From Casetext: Smarter Legal Research

Roberson v. State

Court of Appeals of Alabama
Dec 15, 1925
106 So. 696 (Ala. Crim. App. 1925)

Opinion

4 Div. 189.

December 15, 1925.

Appeal from Circuit Court, Dale County; J. S. Williams, Judge.

Andrew Roberson was convicted of assault to rape, and he appeals. Reversed and remanded.

Charge 5, refused to defendant, is as follows:

"The court charges the jury that, although they believe from the evidence that the conduct of the defendant was highly improper, nevertheless, if they believe from the evidence that the defendant was incapable of having the sexual relation on account of his physical condition, then they cannot convict the defendant of an assault with intent to commit rape."

C. O. Stokes, of Ozark, for appellant.

Secondary evidence as to the contents of written instruments cannot be given, without first accounting for the loss or absence of such instruments. 1 Wharton, Cr. Evi. §§ 162, 375; 10 R. C. L. 974; State v. De Wolf, 8 Conn. 93, 20 Am. Dec. 90. There was error in the cross-examination of the witness Sol Mathews. Griffith v. State, 90 Ala. 589, 8 So. 812; Moulton v. State, 88 Ala. 116, 6 So. 758, 6 L.R.A. 301; Forman v. State, 190 Ala. 22, 67 So. 583; Morgan v. State, 88 Ala. 223, 6 So. 761. Charge 5 was correct, and should have been given. Nugent v. State. 18 Ala. 521; Reg. v. Waite, [1892] 2 Q. B. 600.

Harwell G. Davis, Atty. Gen., Thos. E. Knight, Jr., Asst. Atty. Gen., and Sollie Sollie, of Ozark, for the State.

It is not necessary to account for writings, where the same or the contents thereof are not determinative of the main issue, but merely collateral. Wall v. State, 2 Ala. App. 157, 56 So. 57; Hannegan v. State, 5 Ala. App. 142, 59 So. 376; Johnson v. State, 16 Ala. App. 453, 78 So. 716; Riley v. State, 209 Ala. 505, 96 So. 599; Foxworth v. Brown Bros., 120 Ala. 59, 24 So. 1; Winslow v. State, 76 Ala. 42; Peek v. State, 19 Ala. App. 370, 97 So. 374; Huskey v. State, 129 Ala. 94, 29 So. 838; Griffin v. State, 129 Ala. 92, 29 So. 783; Webb v. State, 138 Ala. 53, 34 So. 1011; Williams v. State, 4 Ala. App. 92, 58 So. 925; Moore v. State, 159 Ala. 97, 48 So. 688; Riley v. State, 209 Ala. 509, 96 So. 599; 10 R. C. L. 804; 14 Michie's Ala. Dig. 1148. It was not error to cross-examine the witness Mathews with reference to particular traits of the defendant. Balkum v. State, 115 Ala. 117, 22 So. 532, 67 Am. St. Rep. 19; Cauley v. State, 92 Ala. 71, 9 So. 456; Mitchell v. State, 14 Ala. App. 46, 70 So. 991. Impotency is no defense to a charge of assault with intent to rape. 22 R. C. L. 1192; Hunt v. State, 114 Ark. 239, 169 S.W. 773, L.R.A. 1915B, 131, Ann. Cas. 1916D, 533.
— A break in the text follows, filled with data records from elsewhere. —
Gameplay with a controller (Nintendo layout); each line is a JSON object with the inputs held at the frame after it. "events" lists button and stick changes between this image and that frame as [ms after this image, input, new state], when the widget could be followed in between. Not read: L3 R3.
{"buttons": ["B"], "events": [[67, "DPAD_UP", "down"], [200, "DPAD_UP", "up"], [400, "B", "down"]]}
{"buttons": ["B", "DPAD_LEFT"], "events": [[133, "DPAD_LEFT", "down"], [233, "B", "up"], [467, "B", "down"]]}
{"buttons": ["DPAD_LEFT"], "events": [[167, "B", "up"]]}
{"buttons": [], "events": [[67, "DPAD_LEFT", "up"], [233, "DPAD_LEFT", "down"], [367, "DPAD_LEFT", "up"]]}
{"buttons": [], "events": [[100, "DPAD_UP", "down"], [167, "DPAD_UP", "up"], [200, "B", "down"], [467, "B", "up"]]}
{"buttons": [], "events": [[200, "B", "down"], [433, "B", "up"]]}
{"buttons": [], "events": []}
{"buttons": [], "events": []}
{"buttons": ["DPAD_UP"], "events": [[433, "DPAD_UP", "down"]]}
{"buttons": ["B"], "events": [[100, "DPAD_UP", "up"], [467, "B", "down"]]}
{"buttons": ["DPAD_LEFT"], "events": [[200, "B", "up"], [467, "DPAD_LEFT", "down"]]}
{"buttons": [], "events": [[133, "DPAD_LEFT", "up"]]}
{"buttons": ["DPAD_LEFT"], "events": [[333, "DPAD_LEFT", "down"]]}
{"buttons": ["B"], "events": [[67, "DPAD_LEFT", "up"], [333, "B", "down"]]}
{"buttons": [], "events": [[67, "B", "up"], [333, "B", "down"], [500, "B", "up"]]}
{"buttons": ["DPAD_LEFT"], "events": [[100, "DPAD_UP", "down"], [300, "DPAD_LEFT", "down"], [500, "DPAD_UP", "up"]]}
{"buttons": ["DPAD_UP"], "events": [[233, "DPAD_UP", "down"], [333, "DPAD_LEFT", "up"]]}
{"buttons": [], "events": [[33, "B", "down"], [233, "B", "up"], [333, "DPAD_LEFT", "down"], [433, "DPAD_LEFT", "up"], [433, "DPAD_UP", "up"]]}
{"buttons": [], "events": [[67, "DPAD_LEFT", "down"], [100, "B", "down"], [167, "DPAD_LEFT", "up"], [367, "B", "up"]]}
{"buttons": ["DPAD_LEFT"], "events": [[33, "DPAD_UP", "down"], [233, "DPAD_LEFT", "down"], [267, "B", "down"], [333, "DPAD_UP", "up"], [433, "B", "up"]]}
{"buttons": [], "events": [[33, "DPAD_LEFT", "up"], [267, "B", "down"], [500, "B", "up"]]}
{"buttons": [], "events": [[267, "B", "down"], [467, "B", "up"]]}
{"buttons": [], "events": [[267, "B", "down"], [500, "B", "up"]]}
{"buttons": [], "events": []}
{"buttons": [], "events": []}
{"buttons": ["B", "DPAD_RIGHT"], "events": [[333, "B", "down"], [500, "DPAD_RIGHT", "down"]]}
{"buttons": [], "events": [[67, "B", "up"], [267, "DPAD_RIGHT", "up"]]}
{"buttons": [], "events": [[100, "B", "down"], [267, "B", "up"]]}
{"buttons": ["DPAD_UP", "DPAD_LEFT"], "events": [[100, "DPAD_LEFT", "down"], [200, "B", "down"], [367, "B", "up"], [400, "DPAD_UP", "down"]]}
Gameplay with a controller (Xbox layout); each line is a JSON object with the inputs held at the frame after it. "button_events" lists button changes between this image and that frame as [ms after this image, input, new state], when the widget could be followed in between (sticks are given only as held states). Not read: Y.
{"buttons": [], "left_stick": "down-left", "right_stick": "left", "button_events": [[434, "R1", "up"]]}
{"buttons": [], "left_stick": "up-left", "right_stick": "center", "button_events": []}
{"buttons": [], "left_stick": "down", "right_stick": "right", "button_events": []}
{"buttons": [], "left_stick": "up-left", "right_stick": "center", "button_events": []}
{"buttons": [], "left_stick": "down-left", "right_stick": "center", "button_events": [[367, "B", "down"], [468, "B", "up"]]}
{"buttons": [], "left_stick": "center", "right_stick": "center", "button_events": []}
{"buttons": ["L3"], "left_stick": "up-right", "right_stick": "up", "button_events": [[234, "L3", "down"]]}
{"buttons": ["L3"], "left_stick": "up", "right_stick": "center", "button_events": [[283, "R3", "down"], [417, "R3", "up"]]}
The party alleged to have been assaulted was a deaf mute about 19 years old, but she could read and write. When she came to defendant's store there was a conversation between her and defendant carried on in writing, she writing one side of the conversation and defendant writing the other. This conversation contained suggestions or an invitation that the girl should go into the rear part of defendant's store to look for some salmon, which she sought to buy. The alleged crime was consummated, if at all, in the rear part of defendant's storehouse behind the counter, and in continuation of the conversation above alluded to. Objection was made that the conversation, being in writing, was inadmissible without first accounting for the absence of the writing. The conversation being entirely in writing was as if the parties had conducted a correspondence by letter, and the admission of the contents of the writing should be and is governed by the same rules as that of letters and telegrams, etc. That the conversation was preliminary to and a part of the alleged crime can hardly be questioned. It was not alone the fact of a conversation, but the contents of the writing which was desired in evidence.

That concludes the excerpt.